▸ PASSAGE FOR REVIEW:
YES--Can you believe I am posting? I had a sudden thought that I am struggling with today and I am getting it down... Then I will be on a blog break until August 6th (After I finish classes and take my certification tests).
I go for an interview today at a local school and I am excited, nervous, scared, and sick at my stomack!!!! This is only my first interview... I havent applied for anymore because I am not completely hirable yet. They got my name from another school district, I didnt even apply there. I dont know my teaching philosophy, or my discipline techniques. I have never been in a classroom before! What I want to happen and what really will may be totally different. Each situation is very different.
This morning when I got to work I read my devotional email from Pastor Greg Laurie. WEll here is what it said:
If you are seeking fulfillment or purpose or meaning from this world, I have some bad news: you will never find it. There is nothing in the world that will fill the deepest void in your life—not the ultimate car, not the greatest job, not the most beautiful girl or the most handsome guy, not the greatest education. There is nothing that can even come close. Think about it: Everything else in life is secondary to knowing and loving God—your career, your family, and even your ministry. Those things are all important. But the first and foremost purpose you have in life is to know the God who made you.

▸ MATERIAL TO PROCESS:
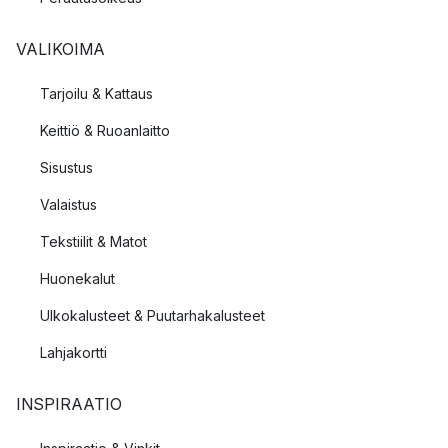
VALIKOIMA
Tarjoilu & Kattaus
Keittiö & Ruoanlaitto
Sisustus
Valaistus
Tekstiilit & Matot
Huonekalut
Ulkokalusteet & Puutarhakalusteet
Lahjakortti
INSPIRAATIO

▸ ASSIGNMENT A:
In the blog post, until what date does the writer plan to take a break from blogging?
▸ ASSIGNMENT B:
Update the text read from the records by swapping "Lahjakortti" for "Lahjakortit", and leave out the pictures.

▸ WRITTEN ANSWER A:
August 6th

▸ WRITTEN ANSWER B:
VALIKOIMA
Tarjoilu & Kattaus
Keittiö & Ruoanlaitto
Sisustus
Valaistus
Tekstiilit & Matot
Huonekalut
Ulkokalusteet & Puutarhakalusteet
Lahjakortit
INSPIRAATIO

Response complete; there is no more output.